By defining conforming implementations in terms of the programs they
accept, the Standard leaves open the door for a broad class of
extensions as part of a conforming implementation. By defining both
conforming hosted and conforming freestanding implementations, the
Standard recognizes the use of C to write such programs as operating
systems and ROM-based applications, as well as more conventional
hosted applications. Beyond this two-level scheme, no additional
subsetting is defined for C, since the Committee felt strongly that
too many levels dilutes the effectiveness of a standard.

I think the intent is that freestanding implementations are for embedded
systems, likely with no OS, or you're using the implementation to build
the OS, but it's not a strict requirement.

[Bonita Montero]

That's not true.
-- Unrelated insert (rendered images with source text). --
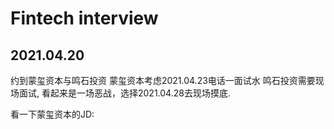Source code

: # Fintech interview

## 2021.04.20
约到蒙玺资本与鸣石投资
蒙玺资本考虑2021.04.23电话一面试水
鸣石投资需要现场面试, 看起来是一场恶战，选择2021.04.28去现场摸底.

看一下蒙玺资本的JD:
The compiler may give a negative value
converted to an unsigned value:

__declspec(noinline)
unsigned long f( char c )
{
return c - '0';
}

movsx eax, cl
sub eax, 48
ret 0

[Richard Damon]

I suppose that means that most 'Windows' implementations are technically
'freestanding' since the program starts at winmain not main (or just not
conforming, which also sounds sort of right).

[Öö Tiib]

And little negative value converted to unsigned value does not
satisfy < 10. Works, unlike your pathetically borken functions

[Tim Rentsch]

Surely what is intended is just the opposite: interfaces in <string.h>
may be used, except that strdup, strndup, strcoll, strxfrm, strerror
may not be used.

[james...@alumni.caltech.edu]

On Friday, February 4, 2022 at 1:29:20 AM UTC-5, Tim Rentsch wrote:
> James Kuyper <james...@alumni.caltech.edu> writes:
...

> > . Additionally, a conforming freestanding implementation shall accept
> > any strictly conforming program in which the use of the features
> > specified in the header <string.h> , except the following functions:
> > strdup , strndup , strcoll , strxfrm , strerror ." (4p6)
> >
> > That last sentence is new in n2731.pdf, the latest draft of the CX 202X
> > that I have. It's not grammatically correct; I suspect that the word
> > "except" in the final sentence should have been "is confined to the use
> > of", paralleling the structure of the previous sentence.
> Surely what is intended is just the opposite: interfaces in <string.h>
> may be used, except that strdup, strndup, strcoll, strxfrm, strerror
> may not be used.

You might be right about that; it does make sense. However, regardless of what
they actually meant, the actual wording was messed up. It doesn't clearly
express either of our guesses as to the intended meaning.